About the Author

Brian Aldiss was born in 1925. During the Second World War he served in the Royal Signals in Burma and Sumatra. In 1948 he was demobilised and became an assistant in an Oxford bookshop. His first published SF novel was Non-Stop, published in 1958.

By 1962 he had already won an award for his series of novellas collectively known as Hothouse, and during the 1960s he wrote some of his most famous novels: Greybeard (1964), Report on Probability A (1968) and Barefoot in the Head: A European Fantasia (1969). In addition, The Saliva Tree (1965) won the Nebula award for best novella. He continued his prolific output throughout the 1970s but achieved his greatest acclaim in the 1980s for the three massively researched novels Helliconia Spring (1982), Helliconia Summer (1983) and Helliconia Winter (1985), the first of which won the John W. Campbell Memorial Award.

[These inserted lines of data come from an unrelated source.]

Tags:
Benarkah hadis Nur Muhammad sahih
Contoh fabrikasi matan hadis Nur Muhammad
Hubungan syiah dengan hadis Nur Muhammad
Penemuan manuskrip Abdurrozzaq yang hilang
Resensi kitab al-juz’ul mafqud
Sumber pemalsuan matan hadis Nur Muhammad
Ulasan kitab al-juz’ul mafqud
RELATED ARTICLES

He subsequently turned his attention to straight fiction focusing on aspects of his own life (such as Forgotten Life (1988)) or autobiography (Bury My Heart at W.H. Smith’s: A Writing Life (1990) and The Twinkling of an Eye or My Life as an Englishman (1998)) before returning to SF.

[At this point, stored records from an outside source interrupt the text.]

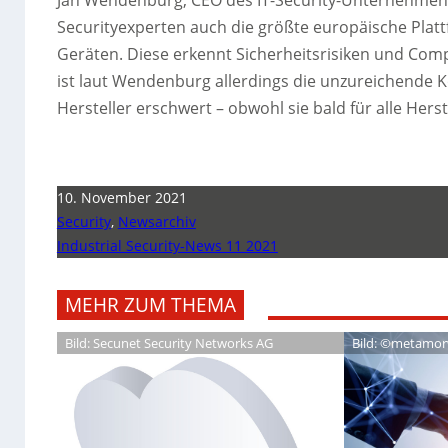
Securityexperten auch die größte europäische Plat
Geräten. Diese erkennt Sicherheitsrisiken und Com
ist laut Wendenburg allerdings die unzureichende K
Hersteller erschwert – obwohl sie bald für alle Herste
10. November 2021
Security
,
Newsarchiv
Industrial Security-News 11 2021
MEHR ZUM THEMA
Bild: Secunet Security Networks AG
Bild: ©metamor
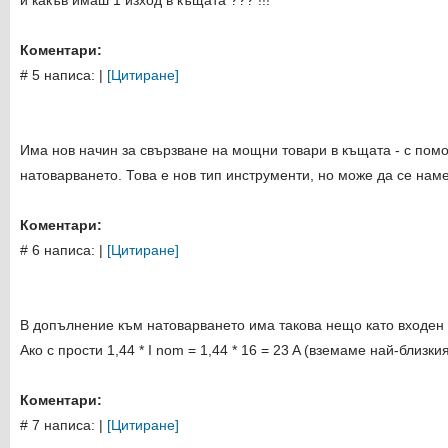
и какъв имаш 1 изход в къщата ??? !!!
Коментари:
# 5 написа:
|
[Цитиране]
Има нов начин за свързване на мощни товари в къщата - с пом
натоварването. Това е нов тип инструменти, но може да се наме
Коментари:
# 6 написа:
|
[Цитиране]
В допълнение към натоварването има такова нещо като входен 
Ако с прости 1,44 * I nom = 1,44 * 16 = 23 A (вземаме най-близки
Коментари:
# 7 написа:
|
[Цитиране]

Throughout his writing career, Aldiss has been both an anthologist and a critic, involved in both the Penguin Science Fiction and The Year’s Best SF series. Both Billion Year Spree (1973) and its expanded follow-up Trillion Year Spree (1986) are considered classic surveys of SF. The latter won a Hugo Award in 1987.

He has also worked as a reviewer and essayist, writing for the Times Literary Supplement, the Guardian, and the Washington Post. In 2001, his short story Super-Toys Last All Summer Long was the basis for the Steven Spielberg film A.I. Artificial Intelligence.

Aldiss was awarded an OBE for services to literature in 2005. He currently lives in Oxford.